As ingestion requirements are lessened, retention rules should be tightened. Once a new data source is added, it should be given a specified evaluation period during which risks should be identified and mitigated, trust increased, business uses determined, potential value demonstrated, and business ownership designated. These criteria may be on different timelines but before data can be promoted to production, risk, trust and value must be fully evaluated, and ownership documented.
Establish Governance Checkpoints
Governance is not a one-size-fits-all program, especially when it comes to emerging technologies. Rules, policies, and procedures vary based on many factors such as scope, audience, and data use case. The landscape of IoT is always changing, and AI/ML models are always evolving. It is important to establish governance checkpoints to assess the validity and appropriateness of related policies and procedures to ensure that, as the technologies evolve, governance continues to effectively mitigate risks, protect assets, and maximize business opportunities. These checkpoints are not in lieu of ongoing monitoring but rather points to evaluate the effectiveness of the program within a specific business context. The checkpoints may be inserted at different points in a data or analytic lifecycle or at designated points in time.

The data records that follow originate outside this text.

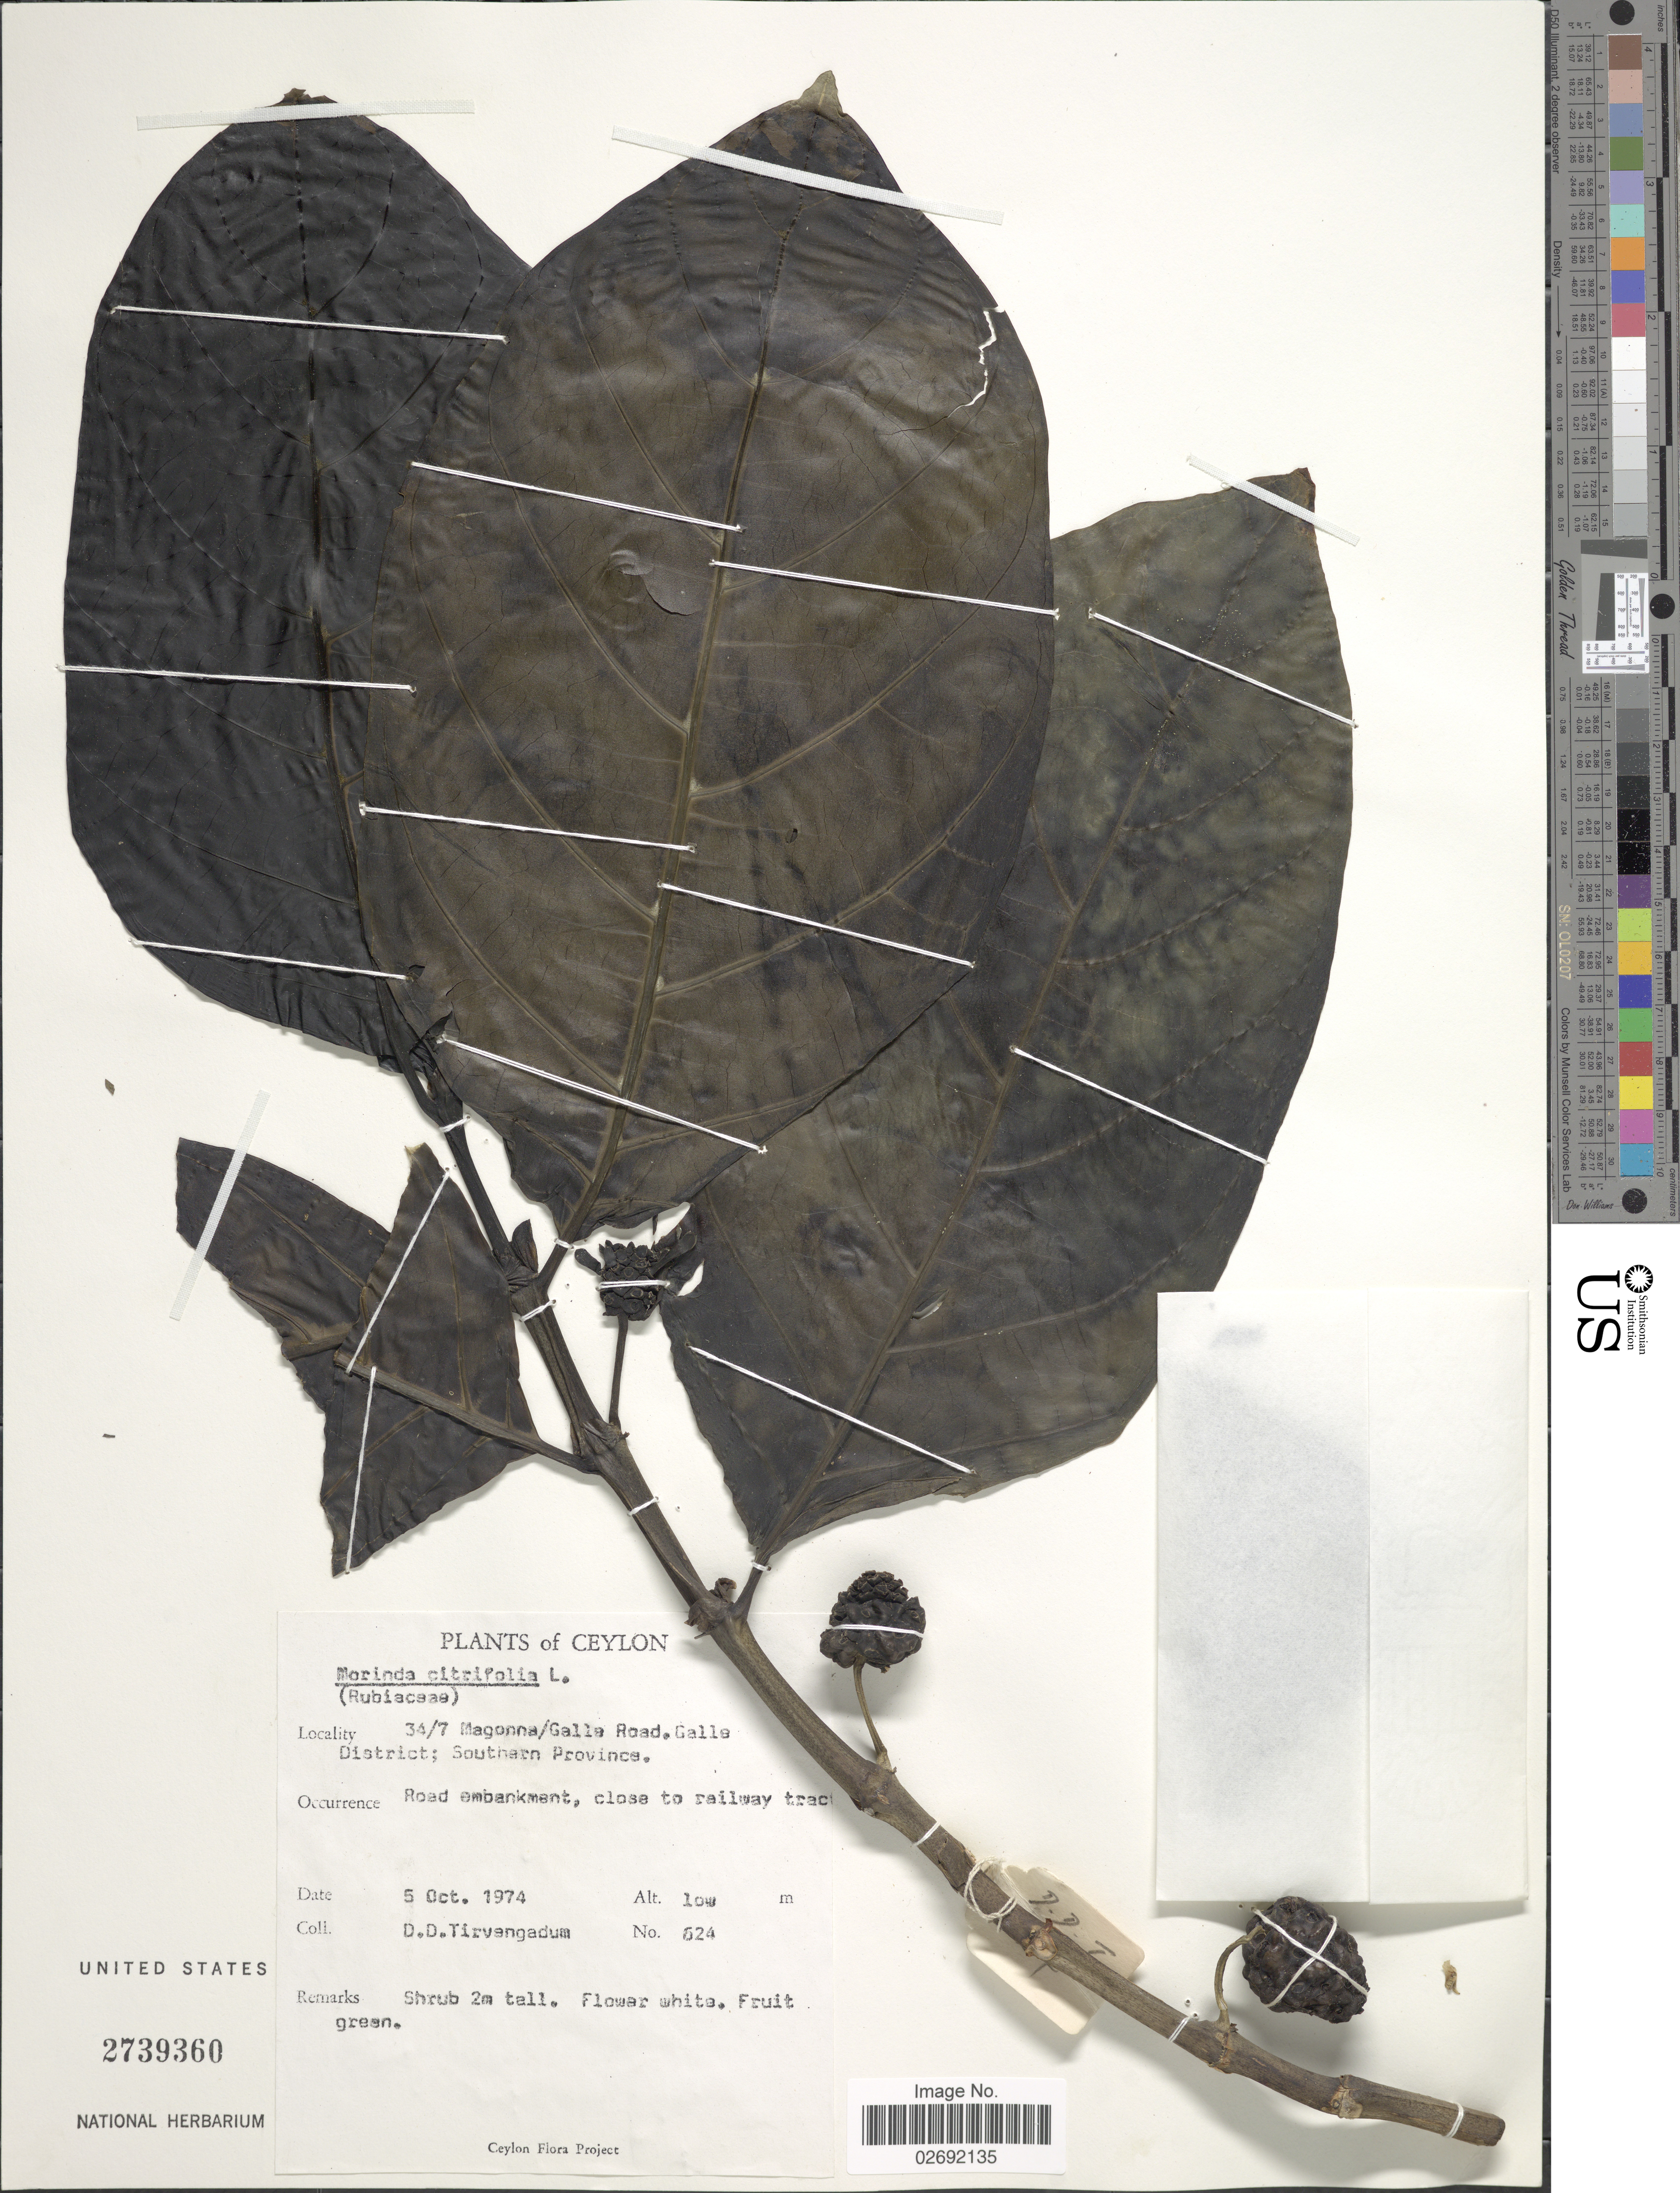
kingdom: Plantae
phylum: Tracheophyta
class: Magnoliopsida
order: Gentianales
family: Rubiaceae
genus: Morinda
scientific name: Morinda citrifolia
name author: L.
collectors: D. Tirvengadum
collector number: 624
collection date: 1974-10-05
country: Sri Lanka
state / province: Southern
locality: Ceylon, 34/7 Magonna/Galle Road, Galle District, Road embankment, close to railway tract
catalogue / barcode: US 2739360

Generate, Delegate, and Enforce Accountability
Trust in enterprise data is built on many factors including, but not limited to, quality, relevance, accuracy, reliability, and credibility. To maintain these facets of data management at scale, accountability cannot rest in the hands of the governance council or IT. The expectations and measurements for these criteria are determined by the governance program, but the accountability must be managed and maintained by assigned business data owners.
While some governance workflows will have built-in accountability enforcement, continuous enforcement of accountability can be achieved through scoring systems that allow data users to rate data sources as they are used. Lower-rated sources create peer-based accountability enforcement where data owners are compelled to appropriately manage and maintain the data sources for which they are responsible. Businesses may also use social-style, collaborative environments that allow users to comment on how data sources could be improved.
In IoT and in environments with the data volumes appropriate for AI and ML processing, a data governance program cannot scale fast enough to monitor and maintain all data sources, mitigate all risks, and maximize all value, nor should it. The governance program puts the rules and measures in place, delegates the accountability to business owners, and allows the self-governing measures of rating and collaboration systems to enforce the accountability.
Increase Stewardship
Stewardship is the on-the-ground connection between data governance and the tactical execution of data management within a specific business or technical context. Stewards are the arm of responsibility in governing and managing data assets. As data volumes grow and multiple uses of data sources become evident, it is important to avoid over-managing, cleansing, and preparing a data source for a particular business use case as it may negate the ability to use it in other areas. As additional business uses are identified, additional data stewards should be designated. Data stewards should represent each business use case and champion appropriately. This allows for varying business needs to be met and managed using a single, centralized data source rather than creating redundant data sources for every new business case.
Modifying your data governance program to exploit opportunities from emerging technologies does not require a complete overhaul. It does require a fundamental change in approach from tight management and control to openness and increased business accountability. With this shift and a few additions and tweaks, governance will no longer lag behind advancements in technology but rather enable them.